Return the lines below unchanged, starting at the line that contains "Pagina’s & URL’s" and ending at the line that contains "Zie waar je bezoekers vandaan komen".

** INFORMATION SUPPLIED follows **

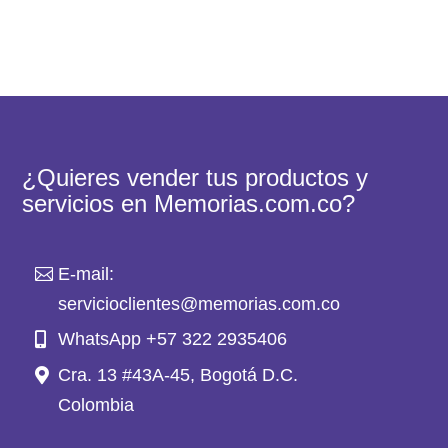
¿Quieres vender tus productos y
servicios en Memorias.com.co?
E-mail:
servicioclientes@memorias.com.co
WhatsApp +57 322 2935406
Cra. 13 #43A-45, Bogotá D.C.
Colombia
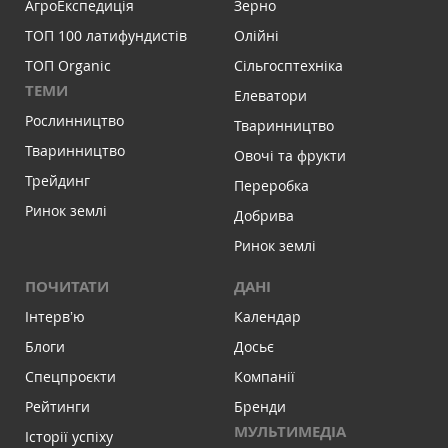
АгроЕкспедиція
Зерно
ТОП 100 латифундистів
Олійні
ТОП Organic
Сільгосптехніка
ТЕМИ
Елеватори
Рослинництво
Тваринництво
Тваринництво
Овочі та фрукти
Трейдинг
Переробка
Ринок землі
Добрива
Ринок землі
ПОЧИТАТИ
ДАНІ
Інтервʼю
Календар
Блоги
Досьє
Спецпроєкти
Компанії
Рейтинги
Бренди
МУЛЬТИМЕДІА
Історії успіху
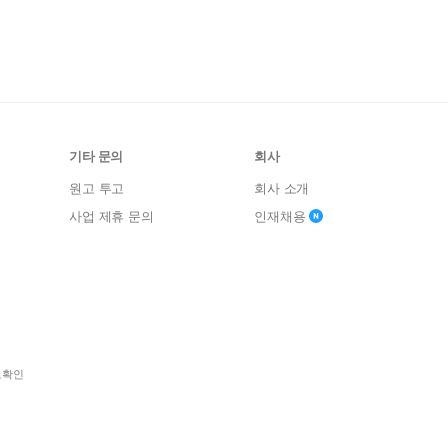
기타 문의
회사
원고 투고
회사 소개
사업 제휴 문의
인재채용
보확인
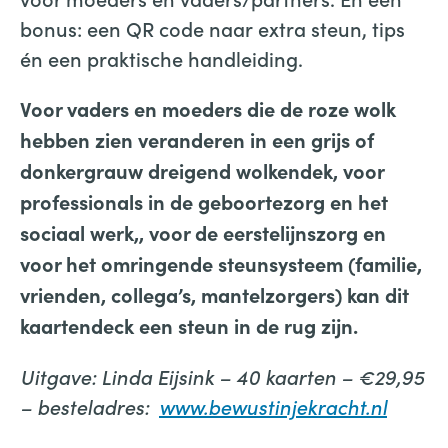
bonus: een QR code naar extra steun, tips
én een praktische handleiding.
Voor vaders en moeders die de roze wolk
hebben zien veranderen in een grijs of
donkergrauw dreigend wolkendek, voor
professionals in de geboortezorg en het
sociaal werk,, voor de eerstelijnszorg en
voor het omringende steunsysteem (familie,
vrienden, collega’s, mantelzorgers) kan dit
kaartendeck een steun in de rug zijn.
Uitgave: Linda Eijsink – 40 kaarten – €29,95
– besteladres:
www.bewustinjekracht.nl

** End of INFORMATION SUPPLIED **
** INFORMATION SUPPLIED follows **

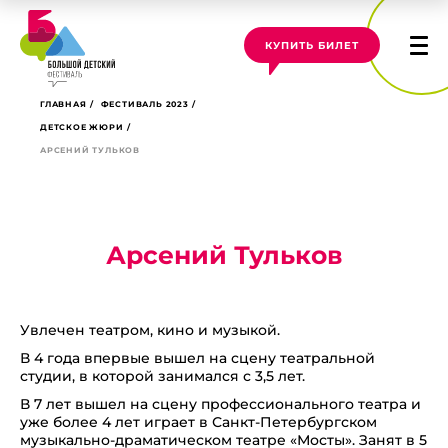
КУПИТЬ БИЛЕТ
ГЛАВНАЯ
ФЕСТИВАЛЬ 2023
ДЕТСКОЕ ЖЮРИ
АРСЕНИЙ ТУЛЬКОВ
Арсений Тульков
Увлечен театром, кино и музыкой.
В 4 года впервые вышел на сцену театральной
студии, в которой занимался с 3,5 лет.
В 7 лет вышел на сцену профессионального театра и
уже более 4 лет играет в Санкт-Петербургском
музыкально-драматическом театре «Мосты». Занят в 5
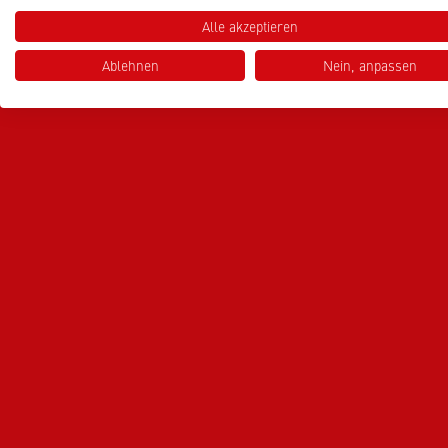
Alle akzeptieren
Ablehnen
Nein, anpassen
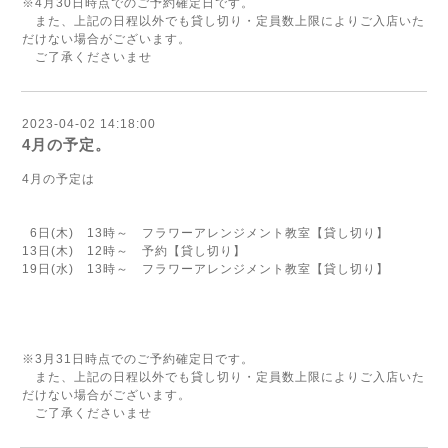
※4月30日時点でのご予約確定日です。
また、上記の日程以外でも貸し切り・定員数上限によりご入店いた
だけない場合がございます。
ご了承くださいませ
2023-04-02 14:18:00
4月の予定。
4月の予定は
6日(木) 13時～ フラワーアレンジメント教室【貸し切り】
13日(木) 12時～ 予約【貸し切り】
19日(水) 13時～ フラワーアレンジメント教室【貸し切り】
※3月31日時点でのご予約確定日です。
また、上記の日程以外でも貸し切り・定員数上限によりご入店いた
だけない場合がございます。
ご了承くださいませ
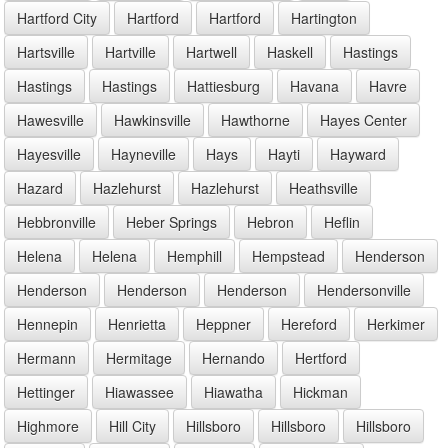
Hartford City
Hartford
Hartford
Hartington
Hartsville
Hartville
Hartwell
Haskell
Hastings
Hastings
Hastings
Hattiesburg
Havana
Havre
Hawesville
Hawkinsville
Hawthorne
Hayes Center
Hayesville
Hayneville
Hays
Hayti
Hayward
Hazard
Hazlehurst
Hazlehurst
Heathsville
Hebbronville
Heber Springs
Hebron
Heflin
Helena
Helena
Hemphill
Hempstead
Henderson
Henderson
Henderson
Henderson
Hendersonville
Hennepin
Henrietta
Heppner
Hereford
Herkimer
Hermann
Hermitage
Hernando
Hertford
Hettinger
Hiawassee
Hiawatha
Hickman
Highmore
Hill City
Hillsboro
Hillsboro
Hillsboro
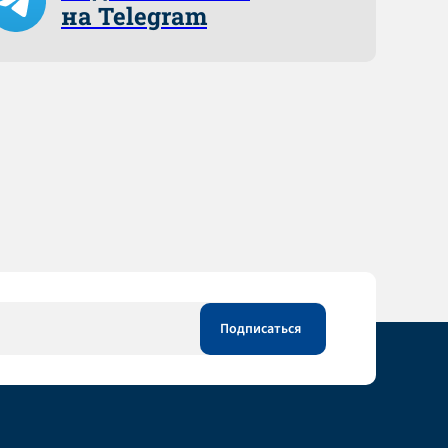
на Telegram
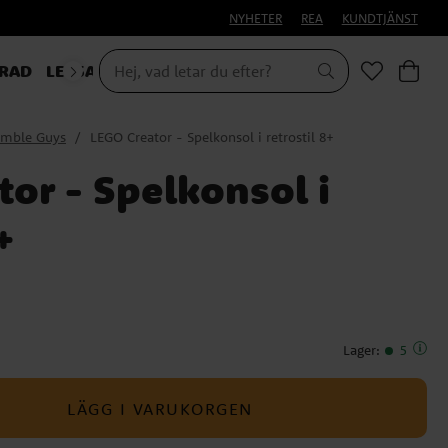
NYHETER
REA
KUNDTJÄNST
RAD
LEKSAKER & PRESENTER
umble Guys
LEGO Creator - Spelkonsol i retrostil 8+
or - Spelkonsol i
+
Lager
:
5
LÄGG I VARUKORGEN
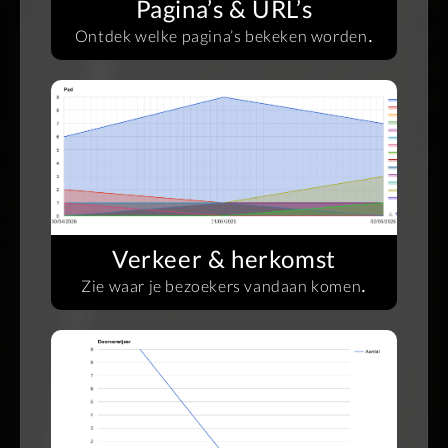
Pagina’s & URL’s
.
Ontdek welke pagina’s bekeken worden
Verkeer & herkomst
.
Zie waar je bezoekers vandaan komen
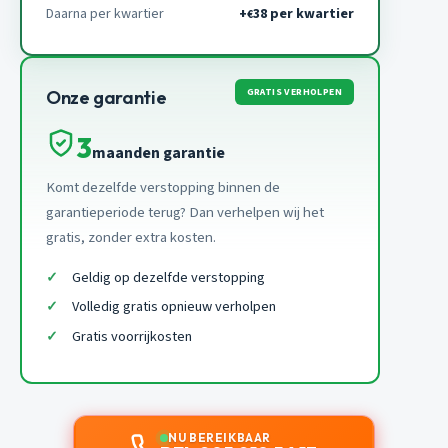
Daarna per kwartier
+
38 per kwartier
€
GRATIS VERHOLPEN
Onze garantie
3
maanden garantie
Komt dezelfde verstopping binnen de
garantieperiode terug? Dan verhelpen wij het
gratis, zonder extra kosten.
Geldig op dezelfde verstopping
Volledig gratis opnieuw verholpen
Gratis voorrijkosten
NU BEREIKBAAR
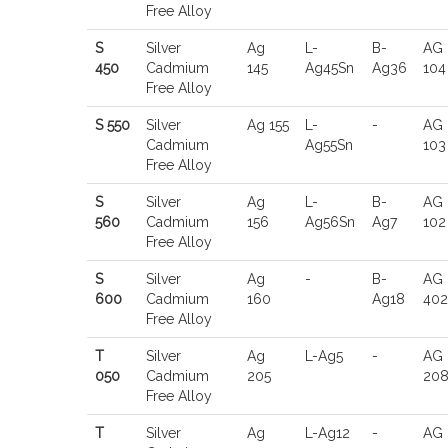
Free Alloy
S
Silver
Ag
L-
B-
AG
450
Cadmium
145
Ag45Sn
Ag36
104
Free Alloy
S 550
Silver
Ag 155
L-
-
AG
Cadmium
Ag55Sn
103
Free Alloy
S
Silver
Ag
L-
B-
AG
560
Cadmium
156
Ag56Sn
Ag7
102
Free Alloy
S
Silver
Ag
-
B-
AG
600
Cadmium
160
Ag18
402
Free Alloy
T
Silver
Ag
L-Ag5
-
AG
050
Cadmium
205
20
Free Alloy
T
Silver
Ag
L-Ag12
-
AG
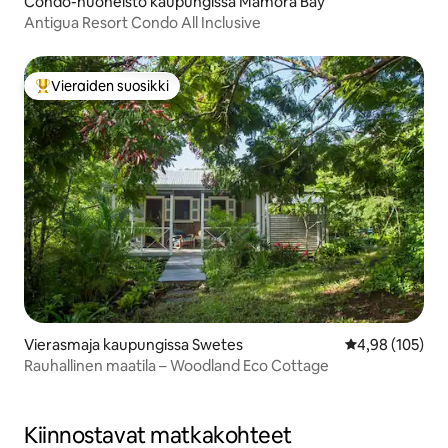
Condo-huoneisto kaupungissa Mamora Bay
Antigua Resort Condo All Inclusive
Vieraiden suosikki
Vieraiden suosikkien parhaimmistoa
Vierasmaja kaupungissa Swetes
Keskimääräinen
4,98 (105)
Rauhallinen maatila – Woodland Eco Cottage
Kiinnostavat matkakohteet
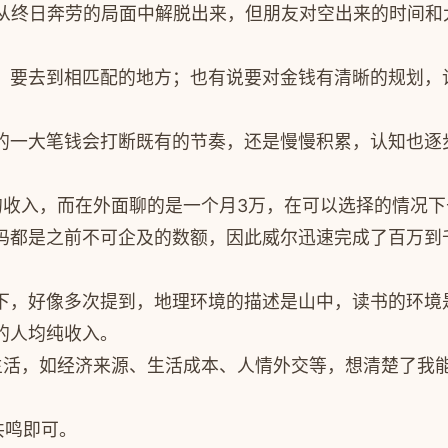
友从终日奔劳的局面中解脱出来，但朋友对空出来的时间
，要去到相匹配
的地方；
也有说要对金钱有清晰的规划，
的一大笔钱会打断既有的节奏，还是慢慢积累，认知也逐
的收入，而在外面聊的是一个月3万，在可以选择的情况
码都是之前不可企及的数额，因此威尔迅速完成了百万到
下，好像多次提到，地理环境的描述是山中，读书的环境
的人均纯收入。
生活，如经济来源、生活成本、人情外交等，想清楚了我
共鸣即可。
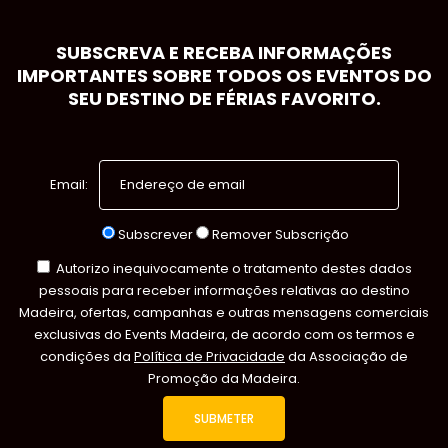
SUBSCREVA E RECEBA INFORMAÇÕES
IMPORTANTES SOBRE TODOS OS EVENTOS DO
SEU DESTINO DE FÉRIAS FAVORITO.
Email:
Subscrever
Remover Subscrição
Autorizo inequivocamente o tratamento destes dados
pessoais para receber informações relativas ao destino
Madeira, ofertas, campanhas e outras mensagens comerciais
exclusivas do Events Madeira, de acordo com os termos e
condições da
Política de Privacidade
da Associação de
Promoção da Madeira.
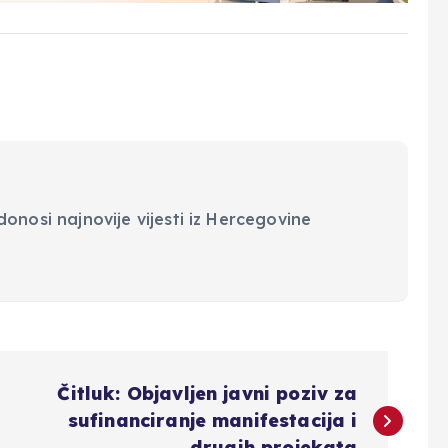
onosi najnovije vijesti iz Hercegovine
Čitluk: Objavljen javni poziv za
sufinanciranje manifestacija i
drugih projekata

** End of INFORMATION SUPPLIED **

• _WRITTEN SOLUTION_:
Pagina’s & URL’s
.
Ontdek welke pagina’s bekeken worden
Verkeer & herkomst
.
Zie waar je bezoekers vandaan komen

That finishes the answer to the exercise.